Armenia’s disputed move toward democracy


Armenia plans to change its system of governance in a bid to improve democracy — but critics claim it’s all smoke and mirrors. In early April, just as Yerevan prepares to ratify a landmark agreement with the European Union, the small Caucasus nation will complete its shift from an executive presidency to a parliamentary system — the exact opposite of its neighbor Turkey, analyst Zia Weise writes for POLITICO:

Armenia’s ruling party touts this as a step toward true democracy — in line with the EU agreement’s demands for political reform. But government critics say Armenia’s system change is not so different from Turkey’s: The transition, they argue, is designed to enable outgoing President Serzh Sargsyan to maintain his grip on power.

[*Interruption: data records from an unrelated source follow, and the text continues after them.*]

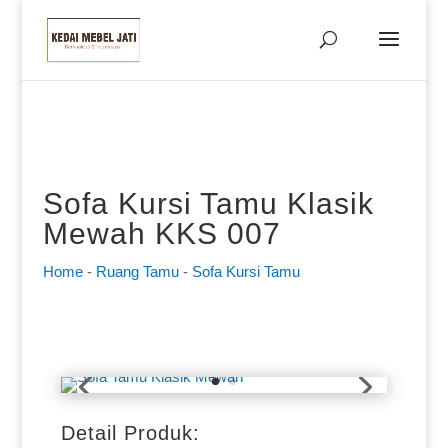
Sofa Kursi Tamu Klasik
Mewah KKS 007
Home
-
Ruang Tamu
-
Sofa Kursi Tamu
Detail Produk: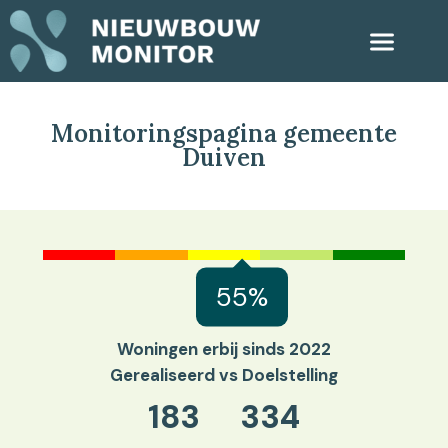
Monitoringspagina gemeente
Duiven
55%
Woningen erbij sinds 2022
Gerealiseerd vs Doelstelling
183
334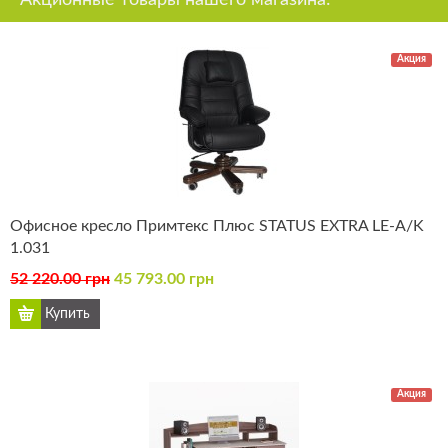
Акция
Офисное кресло Примтекс Плюс STATUS EXTRA LE-A/K
1.031
52 220.00 грн
45 793.00 грн
Акция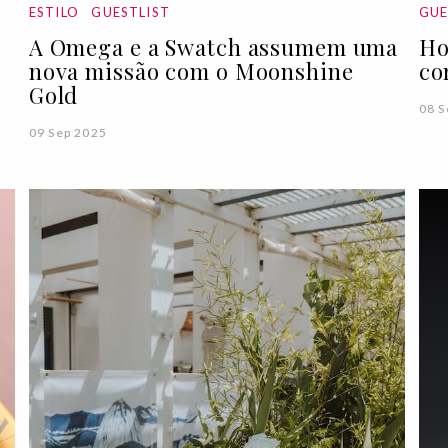
ESTILO
GUESTLIST
GUE
A Omega e a Swatch assumem uma
Ho
nova missão com o Moonshine
co
Gold
08 S
09 Sep 2025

Transitioning to parliamentary rule was not necessarily a bad move, said Anahit Shirinyan, an Armenian analyst with Chatham House. “But what matters is the Armenian political context,” she said. “There are suspicions that this will enable the ruling party to consolidate its power. That party has been turning Armenia into more of a one-party system over the last decade — this is the danger.”

Geopolitical trends in the region, notably a Russian-Turkish rapprochement and closer Azerbaijan-Russia relations, have prompted Armenia to seek support from the European Union and the United States, said Miriam Lanskoy, senior director for Russia and Eurasia at the National Endowment for Democracy.